Musik

Cellistin Sol Gabetta bringt Sommersonne ins Konzerthaus

Das Konzerthaus ist immer für Überraschungen gut. Diesmal versprach es zur Saisoneröffnung eine lateinamerikanische Nacht voller Tango-Ekstasen zum Mittanzen. Sogar einen Tanzlehrer hatte man dafür engagiert, unterm Dach den älteren Semestern im Publikum noch einmal auf die ihnen fremden Sprünge zu helfen.

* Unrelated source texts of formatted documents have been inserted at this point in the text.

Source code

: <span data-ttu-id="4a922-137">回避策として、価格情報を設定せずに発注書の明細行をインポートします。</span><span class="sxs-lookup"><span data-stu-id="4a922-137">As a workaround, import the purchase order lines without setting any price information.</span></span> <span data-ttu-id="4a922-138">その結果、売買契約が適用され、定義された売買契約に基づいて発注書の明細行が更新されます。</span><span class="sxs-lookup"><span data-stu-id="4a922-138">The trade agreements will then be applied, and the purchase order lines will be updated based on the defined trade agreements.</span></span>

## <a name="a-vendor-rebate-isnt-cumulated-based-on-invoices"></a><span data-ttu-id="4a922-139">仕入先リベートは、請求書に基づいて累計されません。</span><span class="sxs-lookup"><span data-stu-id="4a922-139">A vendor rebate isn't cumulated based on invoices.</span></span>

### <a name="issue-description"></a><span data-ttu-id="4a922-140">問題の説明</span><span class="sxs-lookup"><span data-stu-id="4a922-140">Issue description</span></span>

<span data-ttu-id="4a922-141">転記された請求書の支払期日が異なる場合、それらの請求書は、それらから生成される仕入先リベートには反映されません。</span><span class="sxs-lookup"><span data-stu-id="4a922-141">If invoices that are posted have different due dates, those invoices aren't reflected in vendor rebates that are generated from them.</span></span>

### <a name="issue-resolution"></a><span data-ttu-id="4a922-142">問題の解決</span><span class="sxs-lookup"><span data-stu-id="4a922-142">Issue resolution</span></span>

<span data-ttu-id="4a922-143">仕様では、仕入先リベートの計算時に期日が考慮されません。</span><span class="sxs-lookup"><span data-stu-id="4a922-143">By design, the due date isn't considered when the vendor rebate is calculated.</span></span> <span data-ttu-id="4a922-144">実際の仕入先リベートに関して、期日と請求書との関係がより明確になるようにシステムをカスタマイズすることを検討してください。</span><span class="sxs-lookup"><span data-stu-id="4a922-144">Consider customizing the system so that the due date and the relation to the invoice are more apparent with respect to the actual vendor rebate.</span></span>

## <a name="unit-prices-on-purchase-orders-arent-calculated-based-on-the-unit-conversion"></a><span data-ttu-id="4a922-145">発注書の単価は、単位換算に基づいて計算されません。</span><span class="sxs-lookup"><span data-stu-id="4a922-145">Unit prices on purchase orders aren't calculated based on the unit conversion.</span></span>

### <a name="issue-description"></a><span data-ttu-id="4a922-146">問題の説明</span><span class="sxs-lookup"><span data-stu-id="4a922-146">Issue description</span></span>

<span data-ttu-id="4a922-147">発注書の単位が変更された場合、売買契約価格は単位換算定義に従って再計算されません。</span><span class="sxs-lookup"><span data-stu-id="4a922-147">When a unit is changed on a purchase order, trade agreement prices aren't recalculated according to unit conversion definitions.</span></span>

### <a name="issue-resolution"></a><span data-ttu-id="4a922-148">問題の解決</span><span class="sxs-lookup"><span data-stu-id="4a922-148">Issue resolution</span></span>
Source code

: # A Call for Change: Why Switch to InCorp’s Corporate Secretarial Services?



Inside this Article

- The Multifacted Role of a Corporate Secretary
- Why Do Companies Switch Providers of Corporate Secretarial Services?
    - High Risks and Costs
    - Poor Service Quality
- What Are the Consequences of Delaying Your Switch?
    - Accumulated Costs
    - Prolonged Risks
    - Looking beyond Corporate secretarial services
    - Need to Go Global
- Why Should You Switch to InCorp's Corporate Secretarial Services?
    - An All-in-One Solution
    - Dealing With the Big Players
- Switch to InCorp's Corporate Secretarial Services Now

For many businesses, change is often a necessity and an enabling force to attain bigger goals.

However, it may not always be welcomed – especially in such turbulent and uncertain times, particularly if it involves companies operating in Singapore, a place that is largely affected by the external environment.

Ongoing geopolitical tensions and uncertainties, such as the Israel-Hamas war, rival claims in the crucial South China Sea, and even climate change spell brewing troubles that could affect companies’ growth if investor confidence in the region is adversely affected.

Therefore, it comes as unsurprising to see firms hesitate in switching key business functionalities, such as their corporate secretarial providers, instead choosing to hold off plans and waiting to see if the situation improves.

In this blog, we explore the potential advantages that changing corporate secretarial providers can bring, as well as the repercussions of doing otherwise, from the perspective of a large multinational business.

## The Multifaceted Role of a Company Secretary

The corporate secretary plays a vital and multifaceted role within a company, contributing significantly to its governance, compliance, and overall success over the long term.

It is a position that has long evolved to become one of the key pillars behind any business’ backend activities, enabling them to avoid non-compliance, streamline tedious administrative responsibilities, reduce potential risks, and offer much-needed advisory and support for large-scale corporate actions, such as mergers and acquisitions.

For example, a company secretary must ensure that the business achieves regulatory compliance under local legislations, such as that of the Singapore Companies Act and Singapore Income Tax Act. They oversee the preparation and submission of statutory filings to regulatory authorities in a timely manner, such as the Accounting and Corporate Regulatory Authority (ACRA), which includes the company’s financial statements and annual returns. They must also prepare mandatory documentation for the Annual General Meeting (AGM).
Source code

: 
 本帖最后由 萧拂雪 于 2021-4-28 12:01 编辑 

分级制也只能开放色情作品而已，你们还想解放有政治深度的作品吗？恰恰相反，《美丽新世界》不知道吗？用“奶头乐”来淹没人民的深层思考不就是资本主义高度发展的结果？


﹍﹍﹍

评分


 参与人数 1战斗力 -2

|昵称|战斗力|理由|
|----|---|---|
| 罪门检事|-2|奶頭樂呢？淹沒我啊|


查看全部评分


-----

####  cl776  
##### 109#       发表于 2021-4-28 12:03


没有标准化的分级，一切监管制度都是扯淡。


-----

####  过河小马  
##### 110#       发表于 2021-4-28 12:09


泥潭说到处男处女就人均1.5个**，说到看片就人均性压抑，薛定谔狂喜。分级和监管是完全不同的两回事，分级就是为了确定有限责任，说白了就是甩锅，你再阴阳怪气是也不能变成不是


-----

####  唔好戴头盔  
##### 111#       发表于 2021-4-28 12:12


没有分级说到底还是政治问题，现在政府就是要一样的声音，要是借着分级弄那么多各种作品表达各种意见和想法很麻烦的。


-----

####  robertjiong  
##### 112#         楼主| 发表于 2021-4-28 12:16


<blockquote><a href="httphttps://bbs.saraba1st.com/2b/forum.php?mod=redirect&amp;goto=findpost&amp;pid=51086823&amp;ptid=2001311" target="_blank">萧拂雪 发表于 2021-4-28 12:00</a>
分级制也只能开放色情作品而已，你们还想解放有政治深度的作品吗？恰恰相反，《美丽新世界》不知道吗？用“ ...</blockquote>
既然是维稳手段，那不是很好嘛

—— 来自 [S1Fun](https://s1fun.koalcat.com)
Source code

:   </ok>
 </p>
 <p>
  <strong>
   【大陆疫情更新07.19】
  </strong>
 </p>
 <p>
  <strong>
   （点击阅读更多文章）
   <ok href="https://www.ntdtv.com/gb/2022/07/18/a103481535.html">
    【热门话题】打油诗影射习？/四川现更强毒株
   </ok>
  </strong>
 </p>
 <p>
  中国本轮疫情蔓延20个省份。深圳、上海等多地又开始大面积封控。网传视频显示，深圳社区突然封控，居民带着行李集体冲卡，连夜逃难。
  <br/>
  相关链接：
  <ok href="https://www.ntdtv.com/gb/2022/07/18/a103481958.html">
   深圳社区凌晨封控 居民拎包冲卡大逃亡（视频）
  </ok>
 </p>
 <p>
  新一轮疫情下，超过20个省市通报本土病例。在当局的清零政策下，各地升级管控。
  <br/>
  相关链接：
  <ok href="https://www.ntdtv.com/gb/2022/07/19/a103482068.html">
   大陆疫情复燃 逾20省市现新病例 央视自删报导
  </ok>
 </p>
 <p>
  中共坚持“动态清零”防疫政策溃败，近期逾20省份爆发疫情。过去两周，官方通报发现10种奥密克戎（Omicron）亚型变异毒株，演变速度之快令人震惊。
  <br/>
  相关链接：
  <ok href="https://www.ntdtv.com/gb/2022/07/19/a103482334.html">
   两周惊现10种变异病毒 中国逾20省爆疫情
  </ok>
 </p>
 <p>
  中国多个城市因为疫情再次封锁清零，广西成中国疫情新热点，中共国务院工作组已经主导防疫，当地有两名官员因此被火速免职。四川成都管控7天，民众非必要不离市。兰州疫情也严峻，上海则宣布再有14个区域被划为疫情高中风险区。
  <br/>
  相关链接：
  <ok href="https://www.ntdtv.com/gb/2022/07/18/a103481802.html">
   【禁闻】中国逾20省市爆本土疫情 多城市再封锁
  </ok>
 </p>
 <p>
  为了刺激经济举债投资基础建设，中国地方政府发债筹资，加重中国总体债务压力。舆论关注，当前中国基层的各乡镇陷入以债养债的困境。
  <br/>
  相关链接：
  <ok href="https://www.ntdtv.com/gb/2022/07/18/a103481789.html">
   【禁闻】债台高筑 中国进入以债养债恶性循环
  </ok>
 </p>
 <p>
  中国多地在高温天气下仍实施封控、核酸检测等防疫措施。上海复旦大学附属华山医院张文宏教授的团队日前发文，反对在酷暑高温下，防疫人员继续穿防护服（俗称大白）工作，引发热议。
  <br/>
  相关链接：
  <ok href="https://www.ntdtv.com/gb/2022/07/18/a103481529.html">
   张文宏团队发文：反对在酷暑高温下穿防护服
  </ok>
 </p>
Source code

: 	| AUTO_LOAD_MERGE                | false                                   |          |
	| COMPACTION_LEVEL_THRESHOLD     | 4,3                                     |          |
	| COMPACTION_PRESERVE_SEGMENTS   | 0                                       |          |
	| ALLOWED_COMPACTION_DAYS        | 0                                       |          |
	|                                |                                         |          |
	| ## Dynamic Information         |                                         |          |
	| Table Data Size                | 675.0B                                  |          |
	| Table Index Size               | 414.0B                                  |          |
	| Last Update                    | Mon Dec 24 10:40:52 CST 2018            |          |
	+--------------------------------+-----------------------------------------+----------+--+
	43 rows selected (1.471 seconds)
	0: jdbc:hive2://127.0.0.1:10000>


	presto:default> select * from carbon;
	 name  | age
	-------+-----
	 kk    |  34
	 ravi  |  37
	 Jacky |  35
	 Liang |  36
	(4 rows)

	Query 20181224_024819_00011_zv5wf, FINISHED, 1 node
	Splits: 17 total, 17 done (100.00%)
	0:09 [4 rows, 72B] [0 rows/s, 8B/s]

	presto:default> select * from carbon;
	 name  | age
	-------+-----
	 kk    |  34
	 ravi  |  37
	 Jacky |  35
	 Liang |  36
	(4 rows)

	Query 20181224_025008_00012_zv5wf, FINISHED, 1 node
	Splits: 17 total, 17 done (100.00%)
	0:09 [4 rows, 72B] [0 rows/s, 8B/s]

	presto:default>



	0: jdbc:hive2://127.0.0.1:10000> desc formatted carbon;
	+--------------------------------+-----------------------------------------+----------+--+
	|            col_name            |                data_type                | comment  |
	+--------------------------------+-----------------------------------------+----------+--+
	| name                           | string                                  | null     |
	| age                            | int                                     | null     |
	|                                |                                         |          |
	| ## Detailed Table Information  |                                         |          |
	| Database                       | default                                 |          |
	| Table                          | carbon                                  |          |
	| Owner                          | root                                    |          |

Dagegen hatte Sol Gabetta, die bezaubernde Cellistin, die man zur musikalischen Saison-Ikone erhoben hat, anzuspielen. Sie brachte zunächst einmal mit ihrem himmelblauen Seidenkleid und der reich ausstaffierten Corsage den bislang arg vermissten Sommer nach Berlin. Dann aber spielte sie ihn zusätzlich auch noch herbei mit dem 1. Cellokonzert von Saint-Saens, das Leichthändigkeit verlangt, Geschmack, Intelligenz und gute Laune. Damit lag es bei Miss Gabetta in besten Händen. Sie erwies sich als Kennerin Frankreichs: Sie spielte gewissermaßen nicht Karl Lagerfeld, sondern Coco Chanel. Das kam Saint-Saens sehr zugute.

Auch das Konzerthausorchester spielte unter dem kundigen Dmitrij Kitajenko pointensicher und bezaubernd leichthändig mit. Man bedauerte es geradezu, als Sol Gabetta am Ende den Bogen sinken ließ und das Wunderinstrument, auf dem sie gespielt hatte, wieder aus dem vor Beifall dröhnenden Saal trug. Dennoch begann das Konzert erst jetzt richtig: mit der siebten Folge der "Bachianas Brasileiras" von Heitor Villa-Lobos, der halbstündigen Übersetzung Bachscher Formprinzipien ins Brasilianische. Den Schlusspunkt hinter das sprühende Programm setzte die "Danza final" aus Ginasteras Ballett "Estancia", dem auskomponierten Knalleffekt des Abends.